Le sardine infatti si presentano oggi in piazza senza nessuna posizione, iniziativa o opinione nei confronti di questo governo e della sua azione. Di più. Rispetto alle mobilitazioni della scorsa primavera, anche il loro profilo contro la destra reazionaria appare molto più fluido e generico. Sebbene esplicitamente nate contro Salvini (in occasione e in contrasto con i suoi comizi, a partire da quello a Bologna al PalaDozza), è assente nelle loro rivendicazioni, nella loro rappresentazione e nella loro comunicazione il contrasto netto ai decreti sicurezza, alle politiche reazionarie contro la famiglia, all’autoritarismo salviniano che dominava le piazze del marzo scorso. Le sardine si configurano infatti in termini molto più generici e sfumati: «Cari populisti [!!??], Per troppo tempo avete tirato la corda dei nostri sentimenti. Per anni avete rovesciato bugie e odio su noi [noi chi? mah]… Siamo un popolo di persone normali [!!], di tutte le età: amiamo le nostre case e le nostre famiglie, cerchiamo di impegnarci nel nostro lavoro, nel volontariato, nello sport, nel tempo libero. Mettiamo passione nell’aiutare gli altri, quando e come possiamo. Amiamo le cose divertenti, la bellezza, la non violenza (verbale e fisica), la creatività, l’ascolto». Più che un nuovo movimento democratico, sono temi e toni di una nuova maggioranza silenziosa che prende voce contro ogni conflitto sociale. La voce benpensante di chi richiama lo smussamento delle polarizzazioni politiche, occultando che queste polarizzazioni politiche sono diretta conseguenza della divaricazione delle condizioni sociali.

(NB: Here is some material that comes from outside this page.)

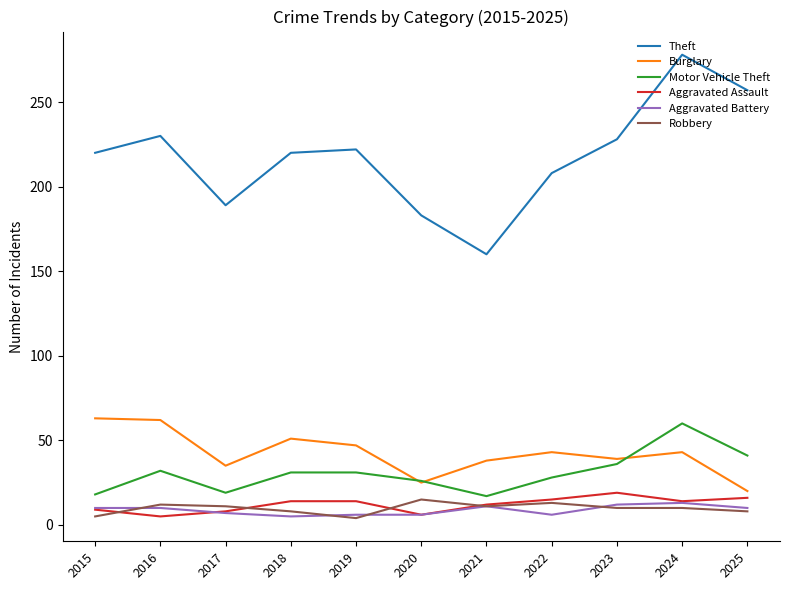

True or false: Aggravated Assault and Theft intersect in this chart.

False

Questa divaricazione tra l’assemblea del 7 dicembre e le piazze delle sardine salta agli occhi. Non credo si possa risolvere, o anche solo affrontare, pensando di portare il 7 dicembre nelle piazze emiliane [e in quelle del resto del paese che si stanno sviluppando su questa impostazione]. Non credo cioè che il problema della dinamica politica di questo movimento democratico fluido e interclassista si possa risolvere semplicemente sviluppando un intervento, una propaganda ed una demarcazione rivoluzionaria in quelle piazze.

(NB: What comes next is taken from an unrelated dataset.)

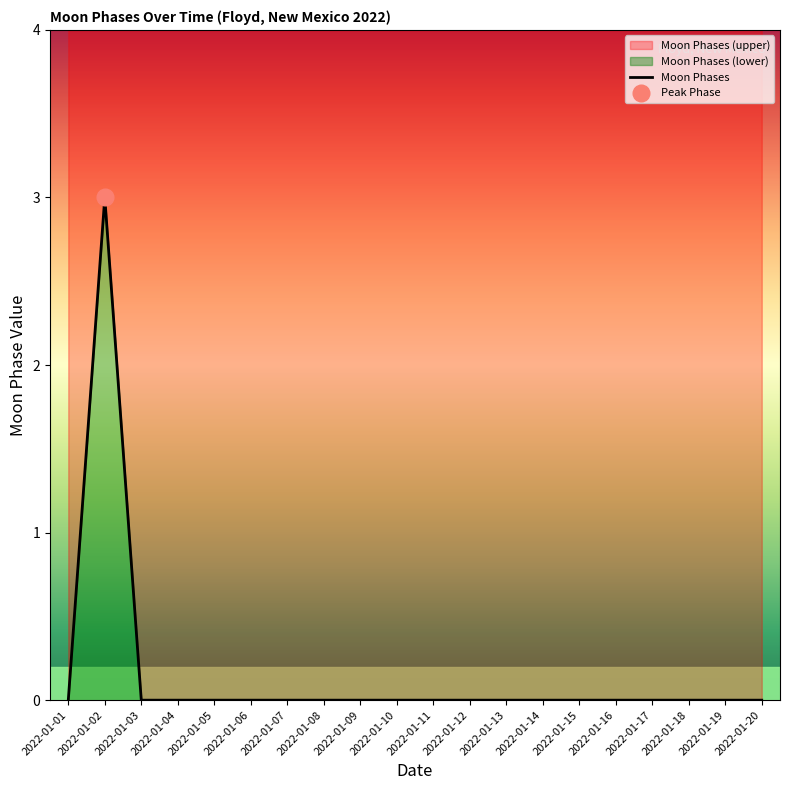

Does the chart have visible grid lines?

No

Più che stare in quelle piazze, bisogna infatti proporsi di cambiare quelle piazze. Il punto non è quello di osteggiare o contrastare queste mobilitazioni. Non bisogna negare quel vento che si è alzato, che per quanto debole e contraddittorio può comunque contribuire a rompere la cappa di passività che ancora perdura sul paese. Anzi. Il punto è che in quelle piazze manca il lavoro. Mancano i suoi interessi, le sue rivendicazioni e le sue identità. Allora la priorità oggi non è quella di portare in quelle piazze qualche bandiera e qualche volantino del PCL, di portare in quelle mobilitazioni le parole ed il programma anticapitalista e rivoluzionario (distinto e distante non solo dalle impostazioni proposte, ma anche dalla stessa composizione sociale di quelle piazze). La priorità è quella di introdurre in quelle piazze una polarizzazione ed una faglia di classe: portare in quelle mobilitazioni, contro la destra reazionaria ed a difesa dei diritti di tutti, gli operai, i lavoratori e le lavoratrici, il frammentato mondo del precariato. Portare gli operai dell’Ilva e quelli della Continental di Pisa, gli addetti di Alitalia, i precari della scuola ed i riders; i cassaintegrati di Piombino e gli operatori dei call center sempre sulla soglia del licenziamento.

La priorità allora non è tanto quella di portare le bandiere o i simboli di partito, ma quella di portare gli striscioni delle RSU, delle fabbriche, dei grandi magazzini, della logistica. Portare in quelle piazze e in quel movimento cartelli e rivendicazioni contro il precariato, il Jobs act, il part time obbligatorio, i salari di fame, l’aumento dei ritmi e degli orari di lavoro, il taglio della sanità e il degrado della scuola, il rinnovo dei contratti. Il problema principale è quello di spingere e sospingere, con un metodo transitorio e la capacità di sviluppare rivendicazioni in stretta connessione con la coscienza di classe, l’unificazione delle lotte e la loro generalizzazione. Perché la lotta contro la destra reazionaria, la sua risposta autoritaria e le sue politiche comunitarie non si gioca sulle proclamazioni di principio, contro le caciare e dicendo grazie [vedi appunto il documento delle sardine]: si combatte nel contrasto ad una gestione capitalistica della crisi che schiaccia ogni cosa, dalla salute alla dignità delle persone, per cercare di mantenere un minimo margine di profitto.

La lotta alla destra reazionaria si sviluppa cioè in primo luogo sul terreno sociale e sul terreno del conflitto di classe, riportando nelle piazze e in quelle piazze la faglia della contrapposizione degli interessi di classe. Aprendo quindi nuove linee di articolazione e divisione in queste mobilitazioni, politiche e in primo luogo sociali, per provare a connettere la resistenza contro Salvini e contro le destre con le classi subalterne, i loro interessi, il loro punto di vista. Per far uscire quindi queste mobilitazioni, e in generale la sinistra, dalle ZTL e dagli apericena, costruendo di nuovo una faglia di partigianità sociale. Dalla parte del lavoro e non dalla parte dei padroni. Solo accompagnando la propaganda e l’intervento di partito in queste piazze con questa spinta e con questo impegno, solo rivolgendo la propria azione all’attivazione del conflitto sociale e non solo alla proclamazione della propria identità, si può provare a dare prospettive e sviluppare una strategia anticapitalista e rivoluzionaria.

Il PCL, proprio a partire dal suo impegno nello sviluppo di ogni occasione di fronte unico in difesa degli interessi di classe, proprio a partire del suo impegno politico nell’assemblea nazionale del 7 dicembre, può proporsi nel movimento delle sardine e all’avanguardia sociale, ai lavoratori ed alle lavoratrici in lotta, con questo impegno, con questo cammino, con questa prospettiva.